# NVidia Inference Server

## Setup account on NGC Cloud

1. Go to http://ngc.nvidia.com and create an account.

2. Generate an API Key.


## NVidia Image (recommended)

```
export HOST_NAME=`whoami`-inference
export PROJECT=$DEVSHELL_PROJECT_ID
export ZONE=europe-west4-a

gcloud beta compute --project "$PROJECT" \
  instances create "$HOST_NAME" \
  --zone "$ZONE" \
  --machine-type "n1-standard-4" \
  --subnet "default" \
  --maintenance-policy "TERMINATE" \
  --accelerator type=nvidia-tesla-p100,count=2 \
  --min-cpu-platform "Automatic" \
  --image nvidia-gpu-cloud-image-20180717 \
  --image-project nvidia-ngc-public \
  --boot-disk-size "200GB" \
  --boot-disk-type "pd-standard" \
  --boot-disk-device-name "$HOSTNAME" \
  --scopes=https://www.googleapis.com/auth/cloud-platform
```

## Ubuntu 16.04

### Install docker-engine and nvidia-docker

This assumes Ubuntu 16.04.

    sudo apt-get update && sudo apt-get install apt-transport-https ca-certificates curl -y
    sudo apt-key adv --keyserver hkp://p80.pool.sks-keyservers.net:80 \
        --recv-keys 58118E89F3A912897C070ADBF76221572C52609D
    echo "deb https://apt.dockerproject.org/repo ubuntu-xenial main" | sudo tee /etc/apt/sources.list.d/docker.list
    sudo apt-get update
    sudo apt-get -y install docker-engine=1.12.6-0~ubuntu-xenial

    wget -P /tmp https://github.com/NVIDIA/nvidia-docker/releases/download/v1.0.1/nvidia-docker_1.0.1-1_amd64.deb
    sudo dpkg -i /tmp/nvidia-docker*.deb && rm /tmp/nvidia-docker*.deb
    
    sudo usermod -a -G docker $USER

(You may need to log out and log in again in order to run docker commands as non-sudo)

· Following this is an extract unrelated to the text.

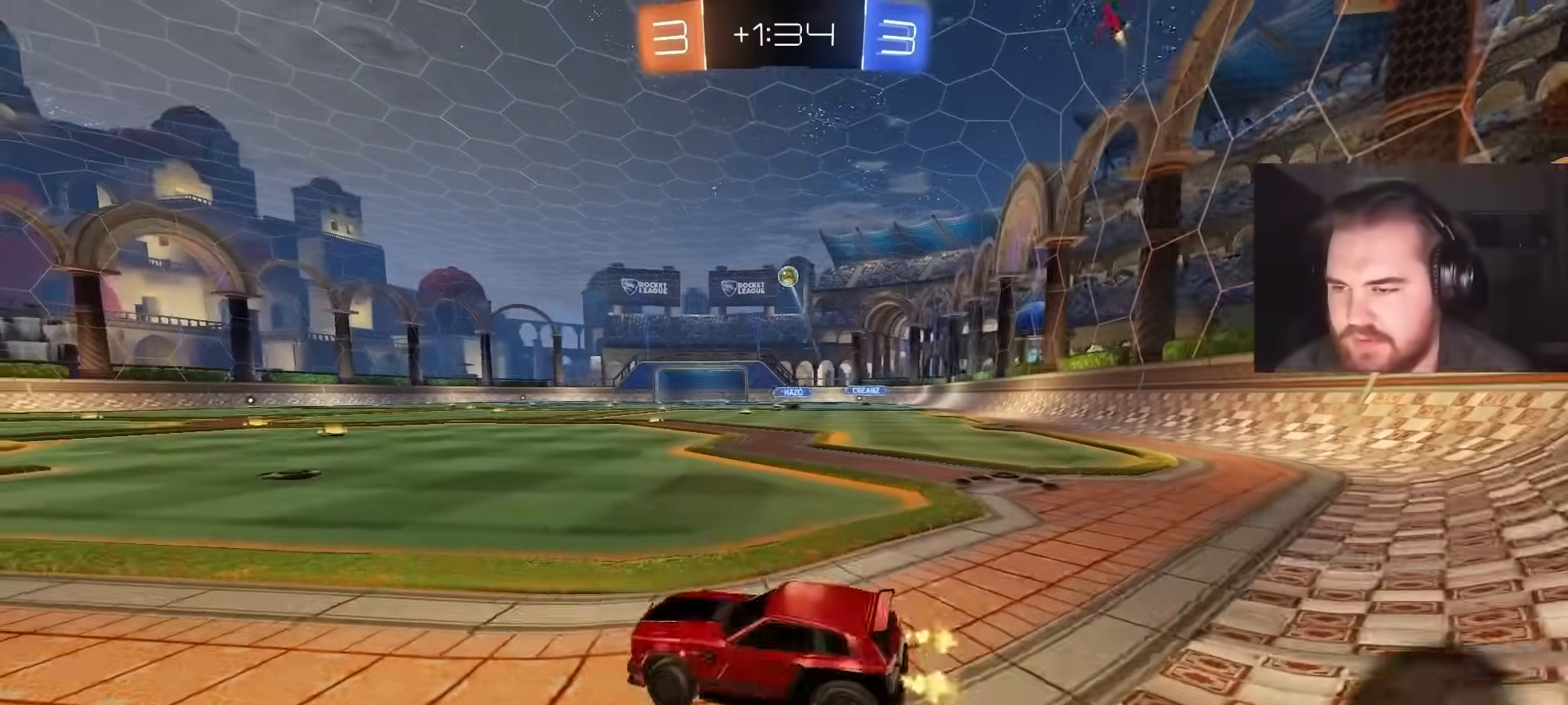
{"buttons": ["R2"], "left_stick": "center", "right_stick": "center", "events": [[133, "left_stick", "center"], [350, "left_stick", "left"], [417, "left_stick", "center"]]}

### Start an Inference Server instance

1. Browse to [Inference Server images](https://ngc.nvidia.com/registry/nvidia-inferenceserver)

2. Login docker to NGC:

```
    docker login nvcr.io
```

You will be prompted to enter a Username and Password. Type “$oauthtoken” exactly as shown, and enter your NGC API key obtained during NGC account setup:

```
    Username: $oauthtoken
    Password: <Your NGC API Key>
```
 
3. Pull container for inference server.

```
    docker pull nvcr.io/nvidia/inferenceserver:18.07-py3
```

4. Download sample Model Store (ResNet50 implemented in Caffe)

```
    git clone https://github.com/NVIDIA/dl-inference-server.git
    cd dl-inference-store/examples
    ./fetch_models.sh
    cd ../..
```

4. Start the server instance

```
nvidia-docker run --rm --shm-size=1g --ulimit memlock=-1 --ulimit stack=67108864 -p8000:8000 -p8001:8001 -v"/home/lramsey/dl-inference-server/examples/models/resnet50_netdef":"/tmp/models" nvcr.io/nvidia/inferenceserver:18.07-py3 /opt/inference_server/bin/inference_server --model-store=/tmp/models
```

The nvidia-docker -v option maps ./dl-inference-server/examples/models/resnet50_netdef on the host into the container at /tmp/models, and the --model-store option to the Inference Server is used to point to /tmp/models as the model store.